Sessions & Multi-Agent Routing

Understand how OpenClaw manages sessions and routes messages

Sessions are the core unit of conversation management in OpenClaw. They maintain context, state, and isolation between different conversations. Understanding sessions is key to configuring multi-agent routing and managing complex workflows.

Session Types

Main Session

The main session is the default session for direct messages (DMs). By default:

  • All direct messages collapse into a shared main session
  • Context is shared across all DM conversations
  • Tools run on the host with full access (for trusted use)
  • Perfect for personal use where you want unified context

Group Sessions

Each group chat gets its own isolated session:

  • Context is isolated from other groups and DMs
  • Can be configured to run in Docker sandboxes
  • Supports mention-based activation
  • Each group maintains its own conversation history

Isolated Sessions

You can create isolated sessions for:

  • Specific routing needs
  • Security isolation
  • Testing and development
  • Multi-agent setups (e.g. spawning subagents for background tasks while you keep chatting)

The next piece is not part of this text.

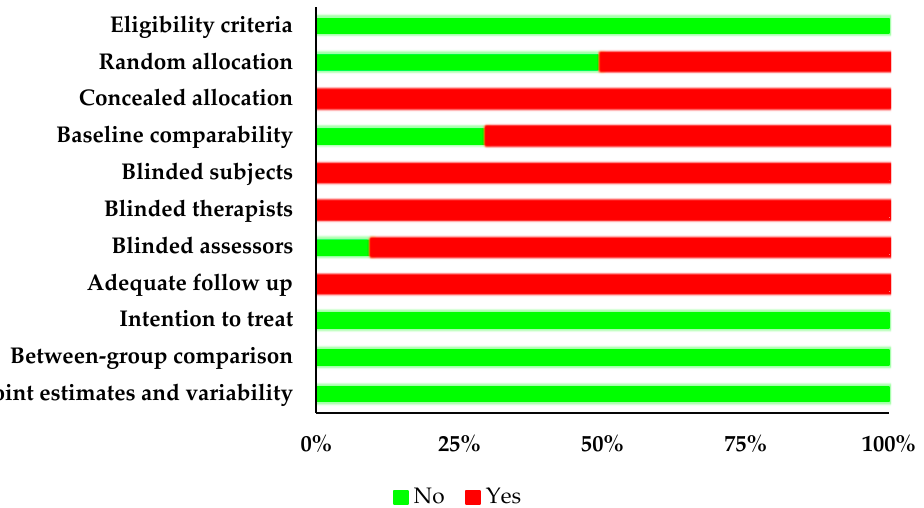
Figure 2. Risk of bias based on the PEDro scale (“No” indicates the absence of risk of bias and “Yes” indicates the presence of risk of bias).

See Multi-Agent Team and Example Setups & Model Routing for patterns.

Session Features

Activation Modes

Control when the agent responds in a session:

  • always - Agent responds to all messages
  • mention - Agent only responds when mentioned (default for groups)
  • manual - Agent only responds when explicitly activated

Queue Modes

How the session handles concurrent requests:

  • sequential - Process messages one at a time
  • parallel - Handle multiple requests simultaneously
  • priority - Process based on priority levels

Context Management

Sessions automatically:

  • Load relevant context and memories
  • Maintain conversation history
  • Prune old context when needed
  • Update memories based on conversations

Multi-Agent Teams

You can run multiple OpenClaw agents as a team: one Gateway, many sessions. Each session is one “agent” with its own identity, memory, and (optionally) role. Builders use this for “agent squads”—a coordinator plus specialists (researcher, writer, analyst) that wake on a schedule, share a task list, and hand off work. For a full walkthrough, see Multi-Agent Team use case.

Multi-Agent Routing

OpenClaw supports routing messages to different agents based on various criteria:

Channel-Based Routing

Route different channels to different agents:

Channel Routing
{
  "agents": {
    "whatsapp-agent": {
      "workspace": "~/clawd-whatsapp",
      "channels": ["whatsapp"]
    },
    "telegram-agent": {
      "workspace": "~/clawd-telegram",
      "channels": ["telegram"]
    }
  }
}

Peer-Based Routing

Route specific contacts to dedicated agents:

Peer Routing
{
  "agents": {
    "work-agent": {
      "workspace": "~/clawd-work",
      "peers": ["+1234567890", "+0987654321"]
    }
  }
}

Group-Based Routing

Each group can have its own agent workspace:

  • Isolated context per group
  • Different skills and tools per group
  • Separate memory and configuration

Session Isolation

Session isolation provides security and context separation:

  • Workspace Isolation - Each agent has its own workspace directory
  • Memory Isolation - Separate memory files per agent
  • Tool Isolation - Different tool policies per session
  • Sandbox Isolation - Groups can run in Docker containers

Session Tools

OpenClaw provides tools for session management:

  • sessions_list - List all active sessions
  • sessions_history - View session conversation history
  • sessions_send - Send messages to specific sessions
  • sessions_spawn - Create new isolated sessions

These tools allow agents to manage and communicate with other sessions.

Sub-agents

Sub-agents are short-lived sessions created by your main agent (via sessions_spawn) to run a single task and report back. You can also send messages to an existing session from the CLI with openclaw agent --message "..." --to <sessionKey>. For a step-by-step setup—spawning, sending, Discord thread-bound subagents, and troubleshooting—see Set up a sub-agent.

Session Configuration

Configure session behavior in your ~/.clawdbot/moltbot.json (file name maintained for backward compatibility):

Session Config
{
  "agents": {
    "defaults": {
      "session": {
        "activation": "mention",
        "queue": "sequential",
        "sandbox": {
          "mode": "non-main"
        }
      }
    }
  }
}

Session Compaction

Sessions automatically compact context to manage token usage:

  • Automatic Pruning - Old context removed when limits reached
  • Memory Summarization - Important information summarized
  • Token Management - Stays within model context limits

This ensures sessions remain efficient while maintaining important context.